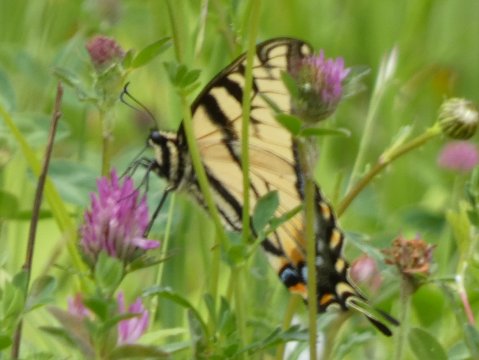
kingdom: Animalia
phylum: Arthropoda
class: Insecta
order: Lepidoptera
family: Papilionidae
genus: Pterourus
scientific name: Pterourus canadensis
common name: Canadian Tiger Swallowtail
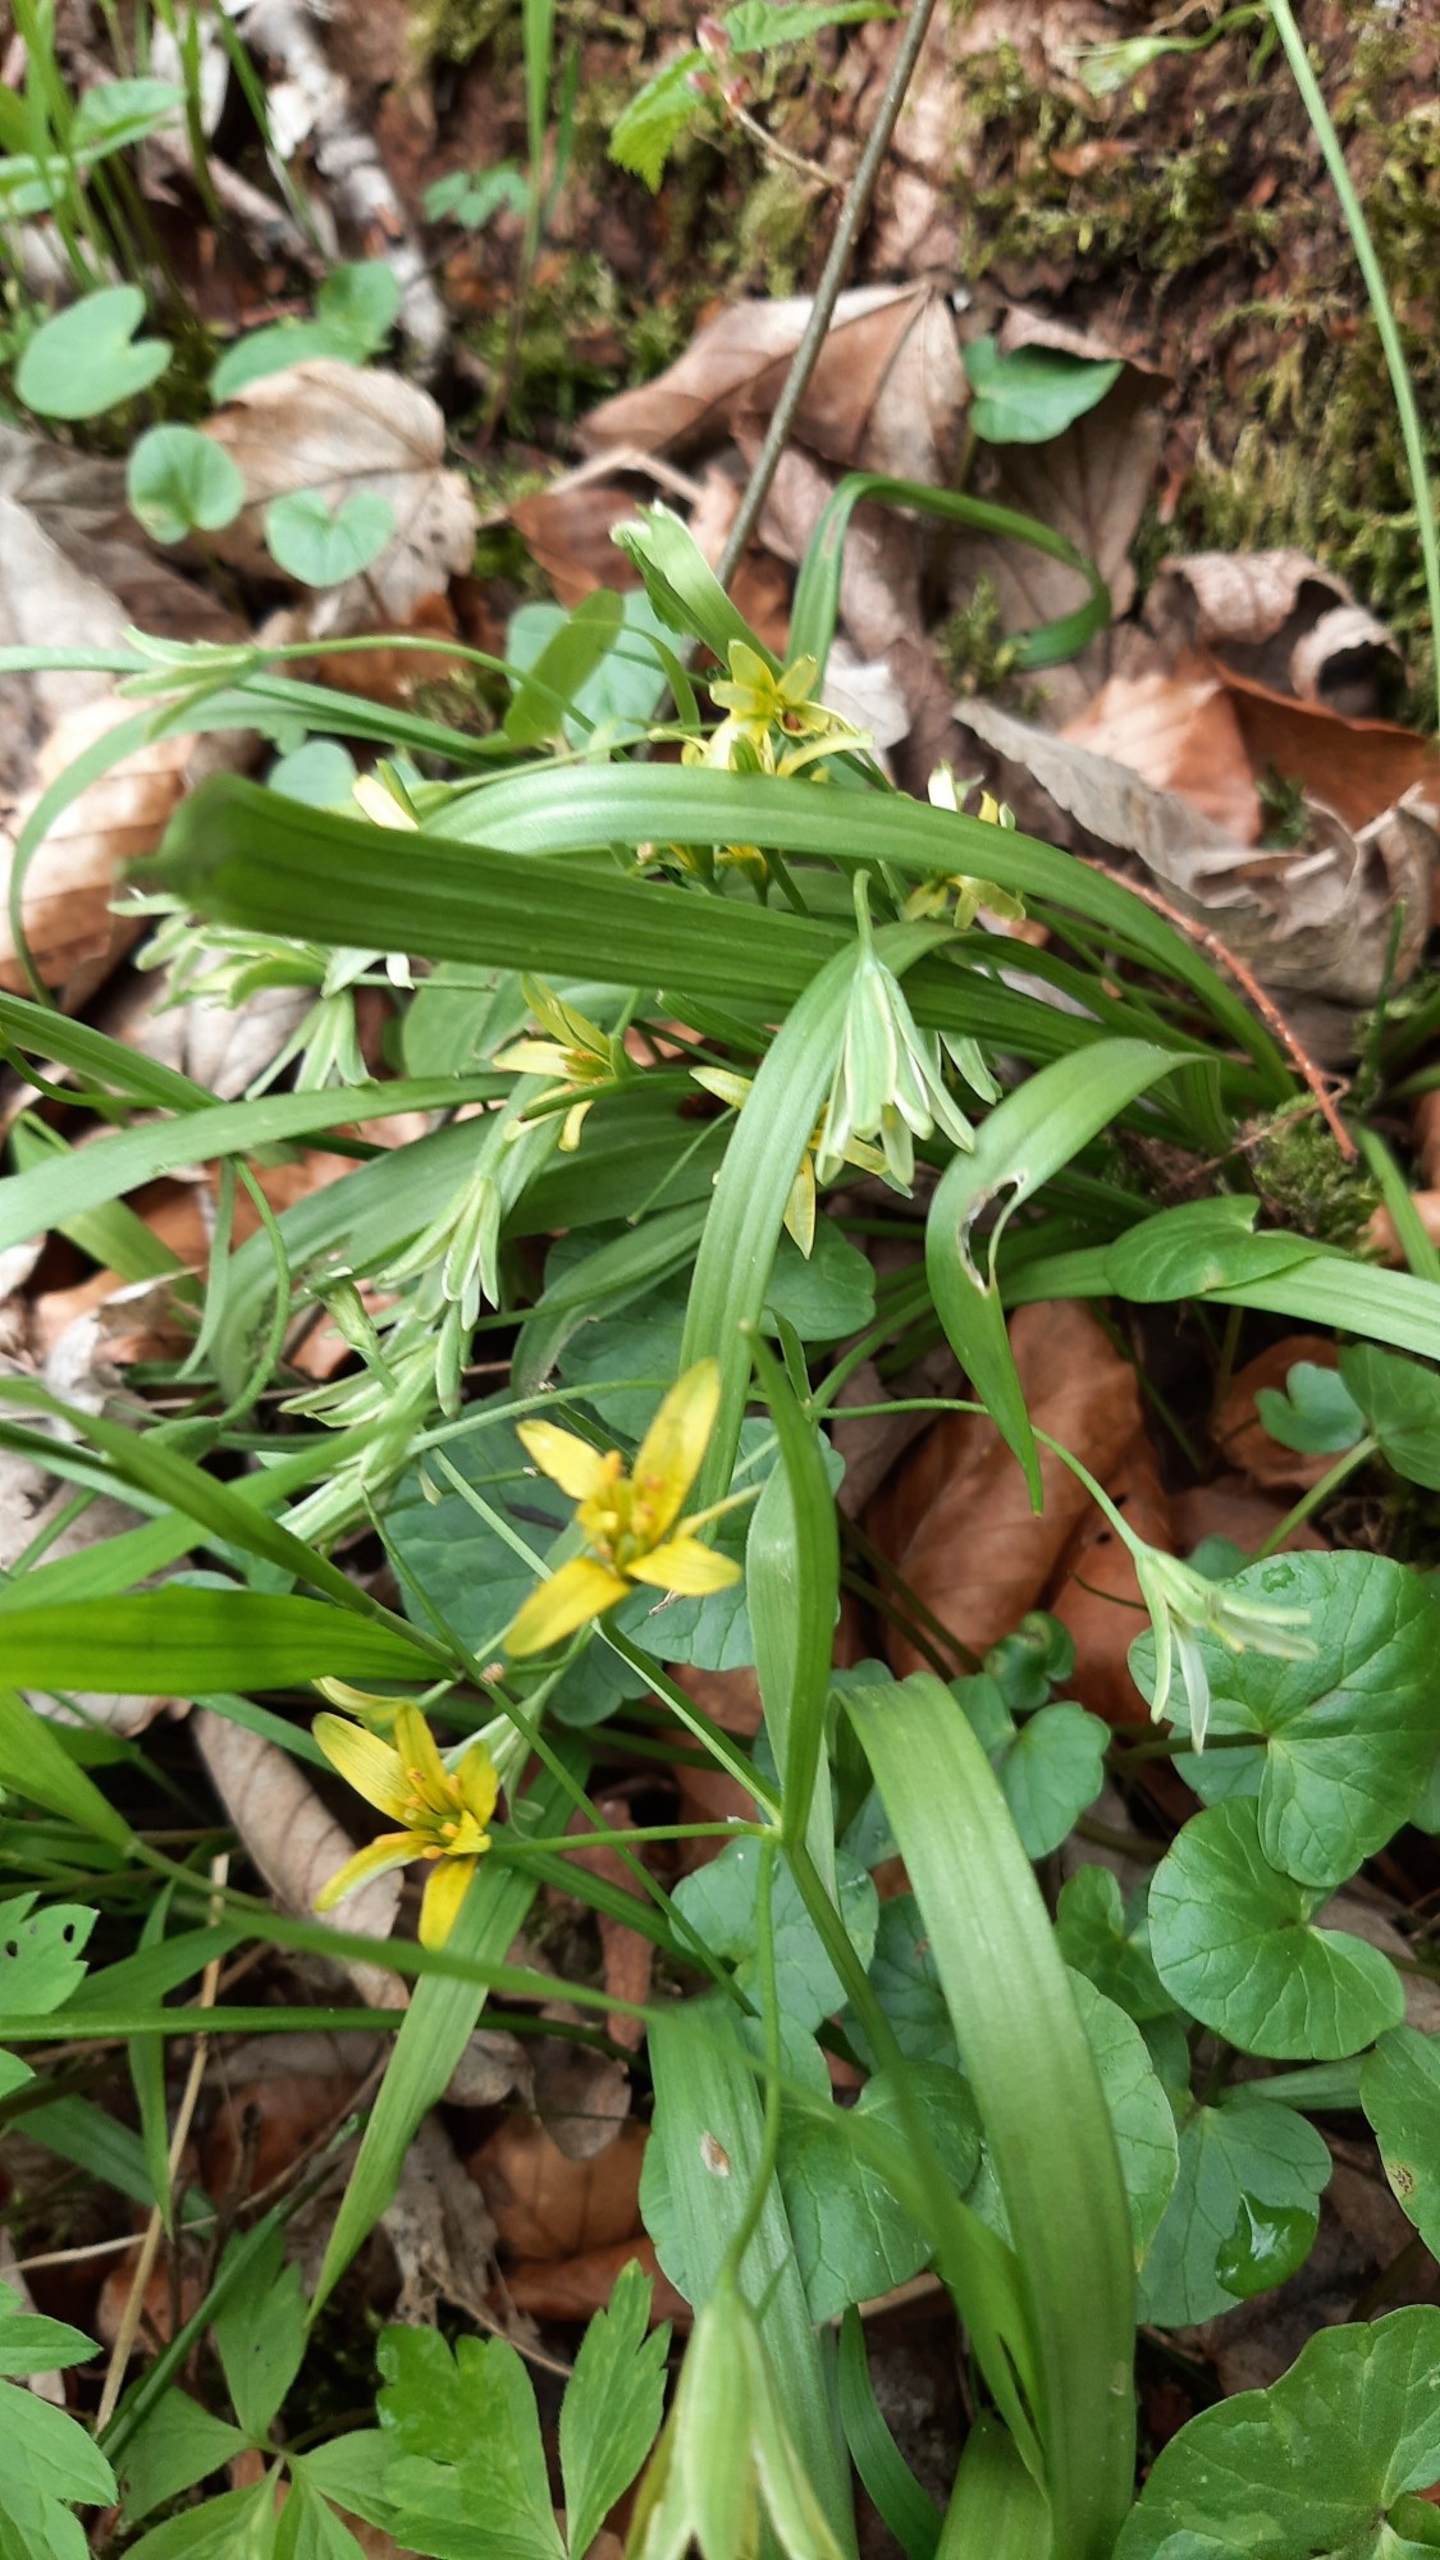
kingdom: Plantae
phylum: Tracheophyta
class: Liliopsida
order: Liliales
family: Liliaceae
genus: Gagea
----
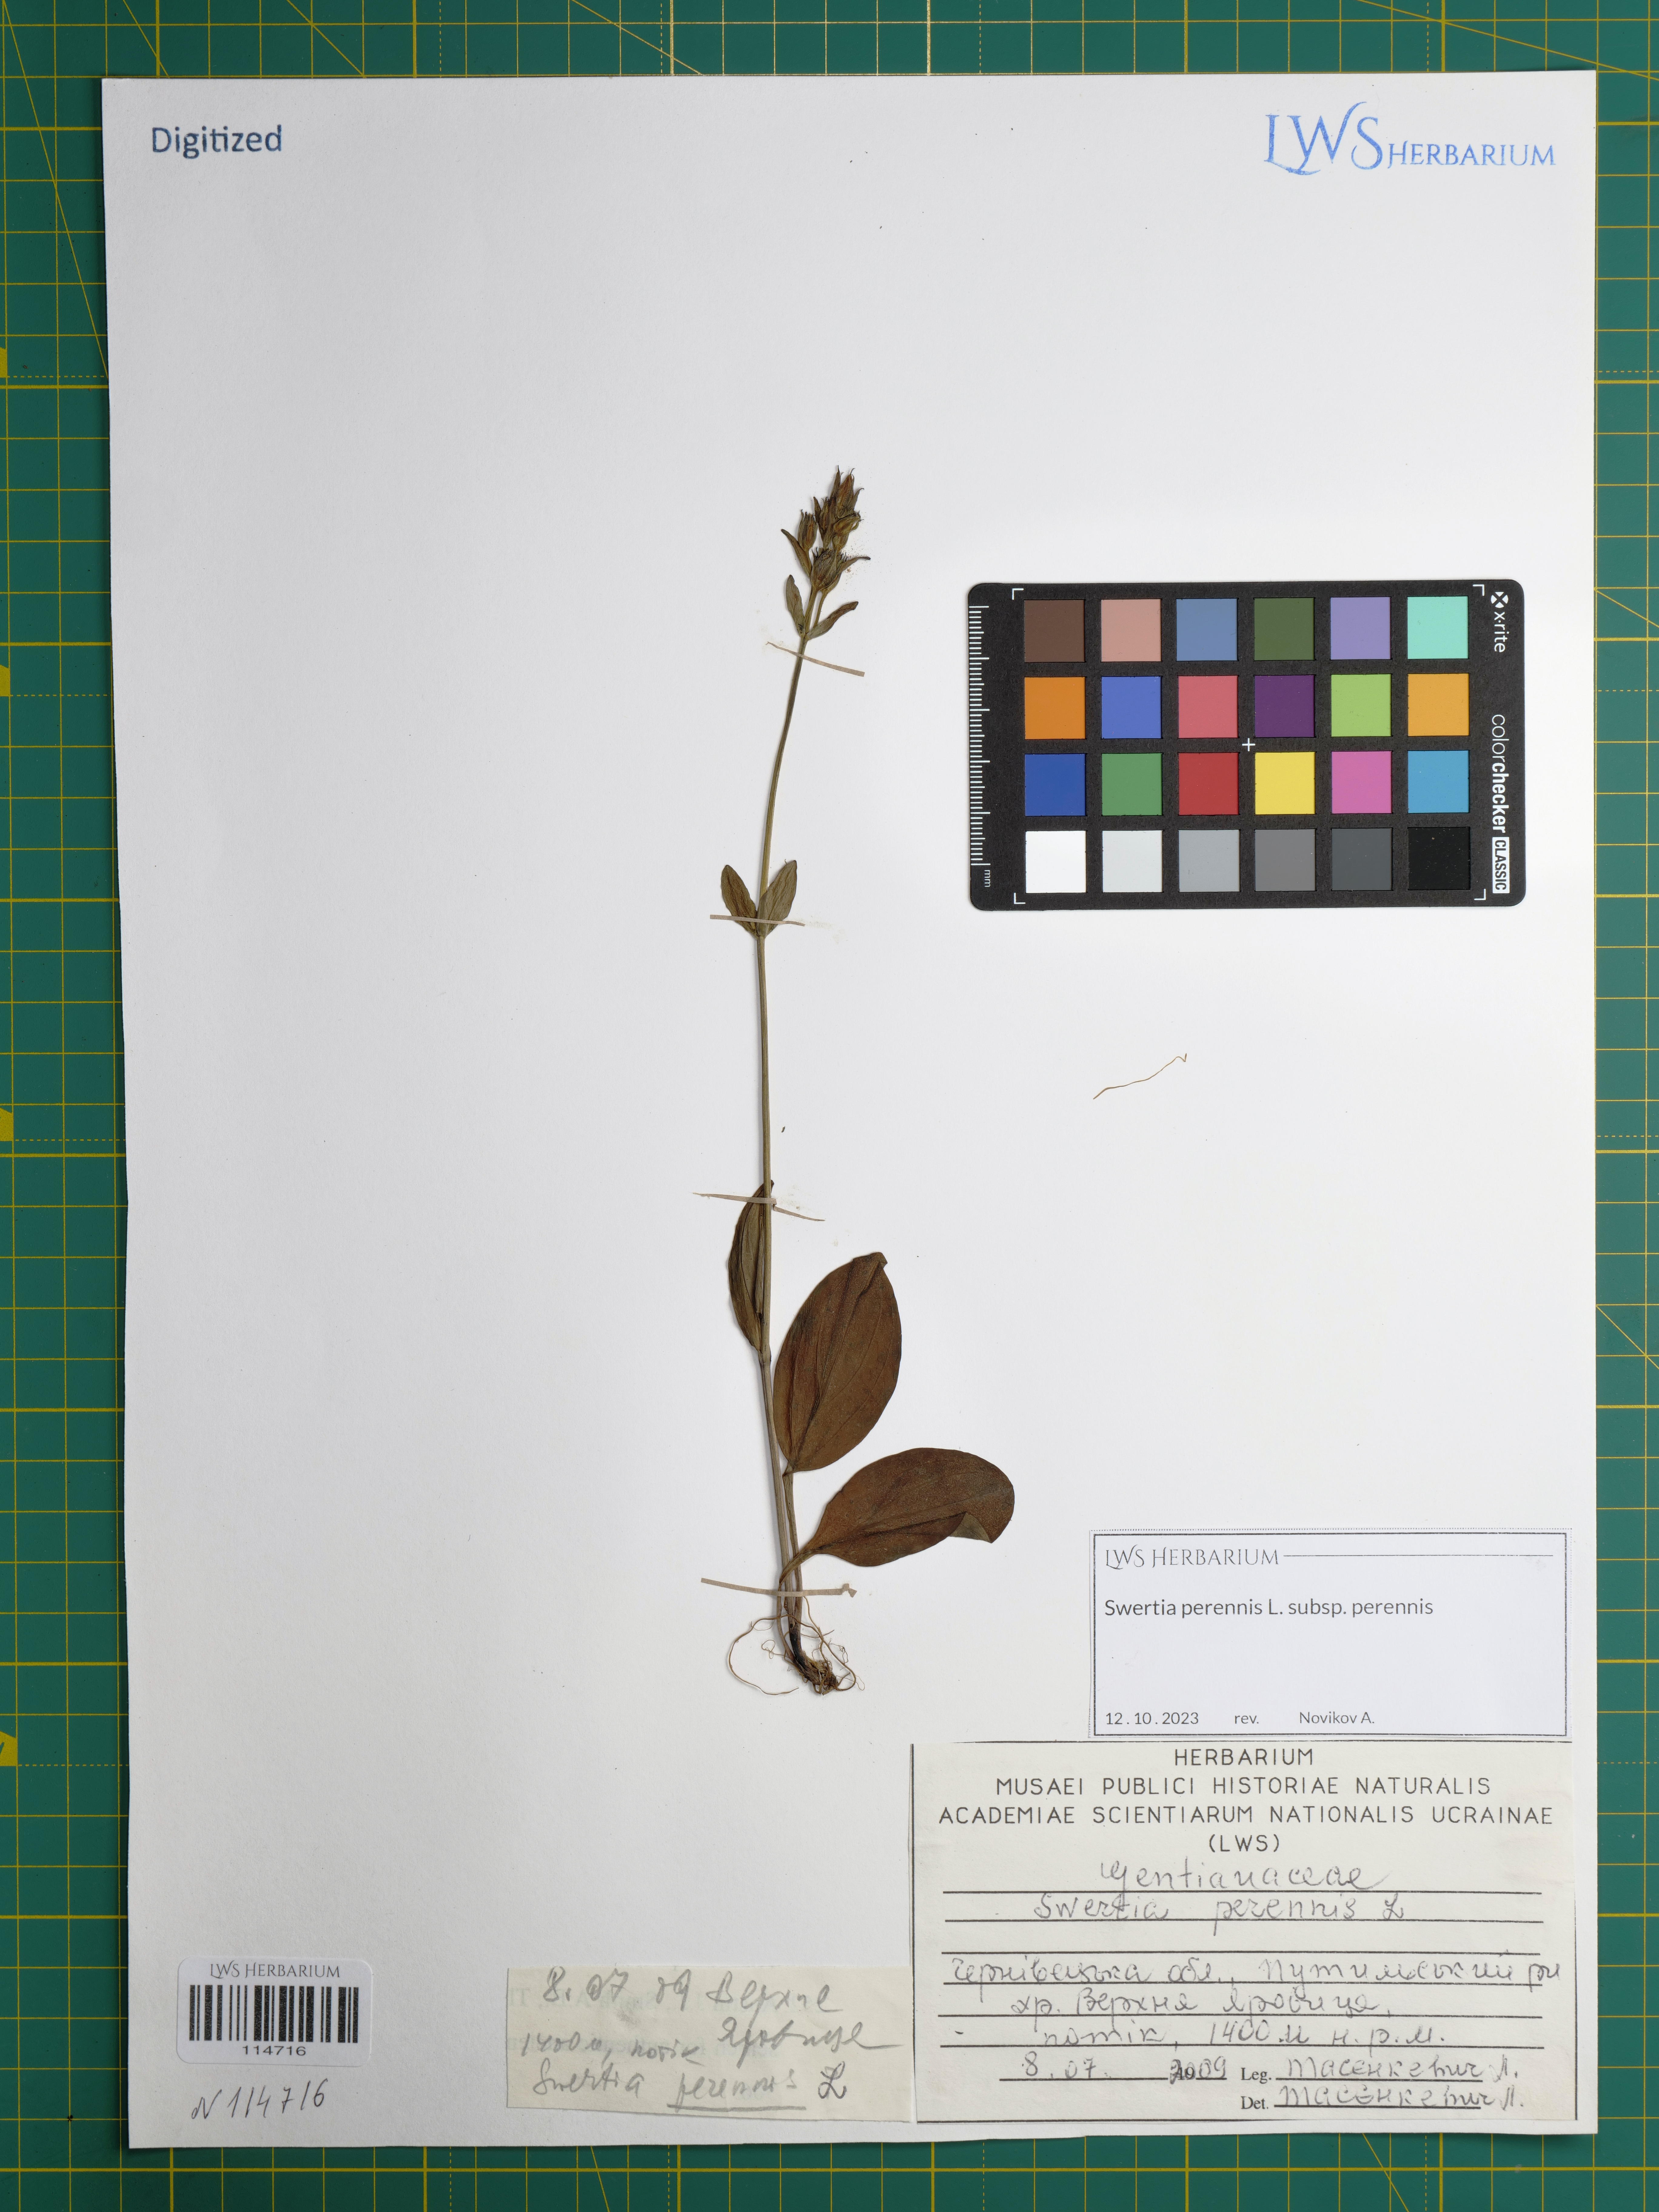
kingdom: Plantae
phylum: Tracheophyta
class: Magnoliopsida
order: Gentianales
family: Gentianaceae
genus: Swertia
----
Reproduce the material word for word, starting with the line that contains "kingdom: Animalia" and going on through the line that contains "family: Liliaceae". Leave the pictures out.

(Task output):
kingdom: Animalia
phylum: Arthropoda
class: Insecta
order: Lepidoptera
family: Papilionidae
genus: Pterourus
scientific name: Pterourus canadensis
common name: Canadian Tiger Swallowtail
kingdom: Plantae
phylum: Tracheophyta
class: Liliopsida
order: Liliales
family: Liliaceae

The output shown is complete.